### ZU ERLEDIGEN
a – Gib aus dem Textauszug die Stelle von „Die USA üben“ bis „Neue gestärkt wird.“ wortwörtlich wieder.
b – Wie viele Jungen und Mädchen reisten laut dem Textauszug im Schuljahr 2016/17 mit Austauschorganisationen in die USA?

### TEXTAUSZUG

--------------------------------------------------

US-Kongress und Bundestag kooperieren
Seit 35 Jahren finanzieren der US-Kongress und der Bundestag das Programm, mit dem jährlich einige Hundert junge Deutsche in die USA und einige Hundert Amerikaner nach Deutschland kommen.Und das PPP-Stipendium ist nur das Sahnehäubchen auf einem Erfolgsmodell der transatlantischen Völkerverständigung.
Im Schuljahr 2016/17 reisten fast 5730 Jungen und Mädchen mit Austauschorganisationen für mindestens ein halbes, meist sogar ein ganzes Schuljahr in die USA, lebten in Gastfamilien und tauchten tief in den American Way of Life ein. Andere englischsprachige Länder können mit der Beliebtheit der USA unter deutschen Gastschülern bei Weitem nicht mithalten.
Die USA üben eine ungebrochene Faszination auf deutsche Jugendliche aus. Die Metropolen mit ihren Skylines, die Schönheit und Weite des Landes, die sprichwörtliche Offenheit der Amerikaner, ja sogar der Besuch einer amerikanischen High School inklusive der Möglichkeit, einmal aus vollen Zügen die typischen Schulpartys wie Homecoming oder Prom Night zu erleben – das alles und noch viele weitere Bestandteile des amerikanischen Lebensart haben eine geradezu magnetische Anziehungskraft, die von unzähligen Filmen und TV-Serien immer wieder aufs Neue gestärkt wird.

--------------------------------------------------

### ZEILEN
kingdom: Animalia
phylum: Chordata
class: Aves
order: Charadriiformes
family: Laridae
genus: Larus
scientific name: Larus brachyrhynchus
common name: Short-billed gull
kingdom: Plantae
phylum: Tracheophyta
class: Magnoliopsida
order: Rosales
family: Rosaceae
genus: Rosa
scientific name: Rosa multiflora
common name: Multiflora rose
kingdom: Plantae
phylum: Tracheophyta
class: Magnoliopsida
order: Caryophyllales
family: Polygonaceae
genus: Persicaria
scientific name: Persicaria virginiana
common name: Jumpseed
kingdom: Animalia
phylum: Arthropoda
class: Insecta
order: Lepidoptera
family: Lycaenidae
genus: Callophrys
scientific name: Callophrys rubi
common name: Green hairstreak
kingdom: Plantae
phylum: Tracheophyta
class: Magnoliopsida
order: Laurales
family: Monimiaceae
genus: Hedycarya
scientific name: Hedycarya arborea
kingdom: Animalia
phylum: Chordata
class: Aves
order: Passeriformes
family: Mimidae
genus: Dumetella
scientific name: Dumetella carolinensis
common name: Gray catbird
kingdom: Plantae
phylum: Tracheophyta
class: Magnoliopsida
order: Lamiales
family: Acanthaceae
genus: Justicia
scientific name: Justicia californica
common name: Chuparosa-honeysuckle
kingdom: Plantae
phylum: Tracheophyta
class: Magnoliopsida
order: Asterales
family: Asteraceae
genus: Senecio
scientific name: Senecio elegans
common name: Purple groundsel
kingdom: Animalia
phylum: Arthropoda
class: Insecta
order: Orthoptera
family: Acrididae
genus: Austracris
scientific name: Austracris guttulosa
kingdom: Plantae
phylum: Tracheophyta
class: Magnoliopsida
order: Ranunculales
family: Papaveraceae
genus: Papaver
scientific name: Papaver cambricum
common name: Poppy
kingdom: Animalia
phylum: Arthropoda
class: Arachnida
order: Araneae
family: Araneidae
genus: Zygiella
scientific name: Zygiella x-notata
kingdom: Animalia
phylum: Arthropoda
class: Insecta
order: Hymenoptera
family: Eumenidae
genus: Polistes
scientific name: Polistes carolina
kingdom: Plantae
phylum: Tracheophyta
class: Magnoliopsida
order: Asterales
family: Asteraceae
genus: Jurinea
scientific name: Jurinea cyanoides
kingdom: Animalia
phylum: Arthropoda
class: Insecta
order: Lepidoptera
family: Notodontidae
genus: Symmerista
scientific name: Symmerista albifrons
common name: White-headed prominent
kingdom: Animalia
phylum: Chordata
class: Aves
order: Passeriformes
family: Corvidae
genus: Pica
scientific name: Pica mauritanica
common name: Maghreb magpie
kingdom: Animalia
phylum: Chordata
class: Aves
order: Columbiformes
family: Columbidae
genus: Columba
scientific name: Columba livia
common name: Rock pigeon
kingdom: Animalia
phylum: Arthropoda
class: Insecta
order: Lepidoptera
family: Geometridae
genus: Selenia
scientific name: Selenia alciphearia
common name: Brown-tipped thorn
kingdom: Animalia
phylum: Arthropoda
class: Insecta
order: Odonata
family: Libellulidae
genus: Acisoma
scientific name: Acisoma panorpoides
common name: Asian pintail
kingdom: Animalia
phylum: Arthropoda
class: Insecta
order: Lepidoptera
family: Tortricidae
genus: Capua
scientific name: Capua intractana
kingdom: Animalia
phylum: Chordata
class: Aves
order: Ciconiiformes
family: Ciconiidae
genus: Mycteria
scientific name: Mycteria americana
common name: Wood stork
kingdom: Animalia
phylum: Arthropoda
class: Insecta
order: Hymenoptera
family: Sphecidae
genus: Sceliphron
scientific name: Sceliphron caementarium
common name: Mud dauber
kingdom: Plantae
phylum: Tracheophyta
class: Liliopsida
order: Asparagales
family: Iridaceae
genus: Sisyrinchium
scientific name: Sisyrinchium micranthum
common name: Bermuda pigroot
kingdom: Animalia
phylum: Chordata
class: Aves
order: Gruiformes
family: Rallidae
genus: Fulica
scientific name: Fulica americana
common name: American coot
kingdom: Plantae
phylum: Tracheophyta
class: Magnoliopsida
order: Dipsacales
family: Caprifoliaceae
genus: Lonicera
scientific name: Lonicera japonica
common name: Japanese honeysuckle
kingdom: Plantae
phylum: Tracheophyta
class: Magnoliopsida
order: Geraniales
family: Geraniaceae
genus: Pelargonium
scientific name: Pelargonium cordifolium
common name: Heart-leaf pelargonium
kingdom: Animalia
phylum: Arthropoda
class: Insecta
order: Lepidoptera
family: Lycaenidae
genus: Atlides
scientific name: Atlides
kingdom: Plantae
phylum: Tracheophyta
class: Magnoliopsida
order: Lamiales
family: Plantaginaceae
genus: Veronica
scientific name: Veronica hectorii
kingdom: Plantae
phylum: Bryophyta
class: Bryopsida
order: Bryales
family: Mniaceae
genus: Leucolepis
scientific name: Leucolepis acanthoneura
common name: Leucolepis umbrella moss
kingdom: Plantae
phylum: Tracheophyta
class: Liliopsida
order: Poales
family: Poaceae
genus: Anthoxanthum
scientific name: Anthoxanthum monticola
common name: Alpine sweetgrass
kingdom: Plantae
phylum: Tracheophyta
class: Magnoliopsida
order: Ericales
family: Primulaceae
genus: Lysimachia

--------------------------------------------------

### ANTWORTEN JE AUFGABE
a –
Die USA üben eine ungebrochene Faszination auf deutsche Jugendliche aus. Die Metropolen mit ihren Skylines, die Schönheit und Weite des Landes, die sprichwörtliche Offenheit der Amerikaner, ja sogar der Besuch einer amerikanischen High School inklusive der Möglichkeit, einmal aus vollen Zügen die typischen Schulpartys wie Homecoming oder Prom Night zu erleben – das alles und noch viele weitere Bestandteile des amerikanischen Lebensart haben eine geradezu magnetische Anziehungskraft, die von unzähligen Filmen und TV-Serien immer wieder aufs Neue gestärkt wird.

b – Fast 5730.